French and British soldiers drink beer at a Paris café in 1914.
Jacques Moreau/Archives Larousse, Paris, France/Bridgeman Images
On the weekend of Aug. 4, 1934, more than 90,000 veterans—from every corner of Canada and some from Australia, France, New Zealand and the United States—converged on Toronto for a massive Canadian Corps reunion.

The event coincided with the 20th anniversary of the start of the First World War and against the backdrop of summer celebrations of the city’s centenary.

In the middle of the Great Depression, not everyone could afford to travel. A fundraising campaign helped some out. Others hitchhiked, snuck rides in railway cars or walked great distances to attend. Some 75 veterans from Vancouver arrived on a train they operated.

One major attraction was a replica French village featuring a handful of licensed estaminets.

“The estaminet had been the focal point of a soldier’s life out of the trenches,” wrote historian Jonathan Vance in Death So Noble: Meaning and the First World War. “In these rough cafes the men could feast on home-cooked eggs and fried potatoes, soothe their nerves with bottles of beer or ‘van blong’ [vin blanc], flirt with barmaids and sing bawdy songs. It was a setting that came to symbolize much that was good about the soldiers’ war.”

An estimated 300,000 people attended the Canadian Corps reunion in Toronto’s Riverdale Park in August 1934. A painted cardboard replica of the Canadian National Vimy Memorial is in the background.  
Willa Rivett Family Private Collection/The Vimy Foundation
One soldier recalled his wartime visits to estaminets in his diary. “As fast as the various Madamissioler [mademoiselles] we visited could pour it out, we drank it, irrespective of colour or quality.” Which accounts for how he once woke up half-naked in a stable, earning a lecture on the evils of drinking during leave.

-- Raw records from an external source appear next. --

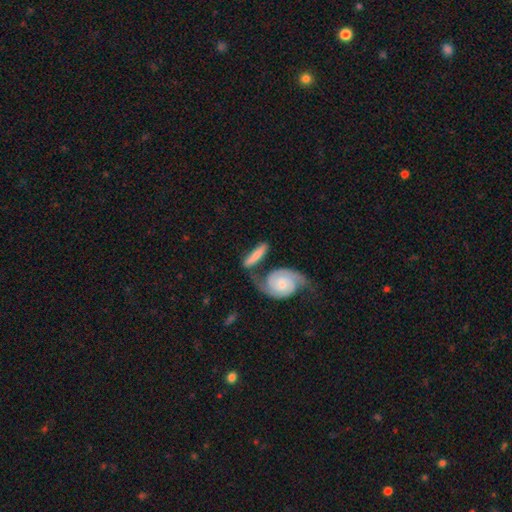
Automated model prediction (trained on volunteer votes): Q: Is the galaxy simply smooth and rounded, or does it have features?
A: smooth — 51%.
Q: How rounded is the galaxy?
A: cigar-shaped — 64%.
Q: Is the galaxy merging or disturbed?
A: none — 44%.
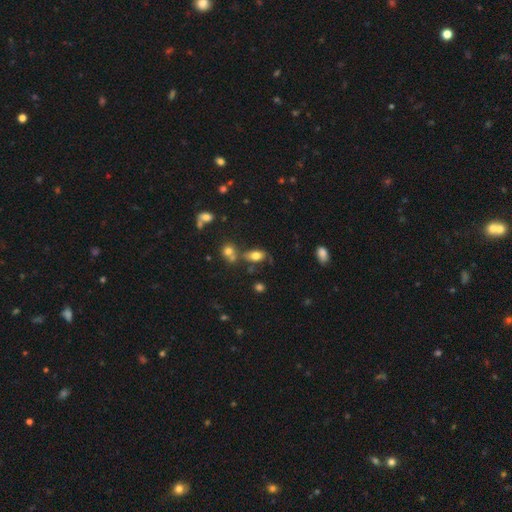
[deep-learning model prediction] The model was most divided on "merging": none: 62%, minor disturbance: 17%, merger: 15%, major disturbance: 6%. More confident: how rounded — in between (87%); smooth or featured — smooth (76%).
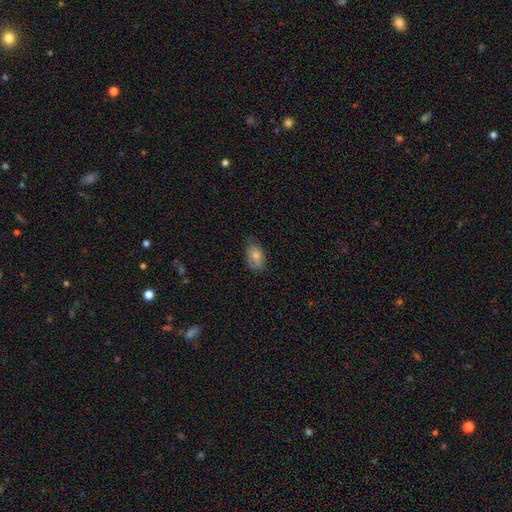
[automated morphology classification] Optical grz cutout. It shows a smooth galaxy with no disk features (79%) that is in between round and cigar-shaped (90%). Merging: none (70%).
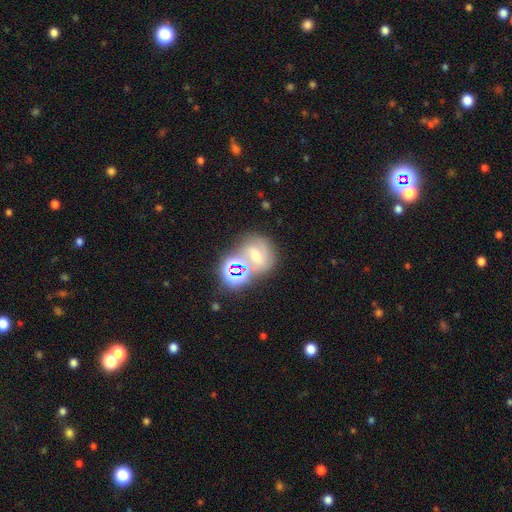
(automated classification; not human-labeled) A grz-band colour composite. It shows a featured or disk galaxy (36%). Merging: none (52%).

Hijinks in Toronto were perhaps also fuelled by visits to the estaminets. Veterans replaced police officers in the centre of town, disrupting traffic. One group seized an artillery piece and tried to push it into the lobby of a hotel during a mock attack while others stole a piano, hoisted it on a streetcar, and played it on Yonge Street. A former cavalryman had to give up an attempt to get a horse on top of the King Edward Hotel because the beast wouldn’t fit into the elevator.

There was plenty to see and do: visit the cardboard replica of the National Vimy Memorial, take part in an athletic competition modelled after the one held between the four divisions of the Canadian Corps on Dominion Day in 1918, attend the outdoor church service on Sunday that drew an estimated 300,000 people, attend a performance by the Dumbells, who had entertained troops in the trenches and became a popular vaudeville troupe after the war.

It was a “joyous, abandoned, uproarious culmination of a three-day triumph—the outburst of a comradeship which had lain dormant for 16 years,” reported The Legionary, Legion Magazine’s predecessor.

Four years later, on the last weekend in July 1938, more than 100,000 came again to celebrate the 20th anniversary of the end of the war that was supposed to end all wars. A little more than a year after that, a new generation was called to arms.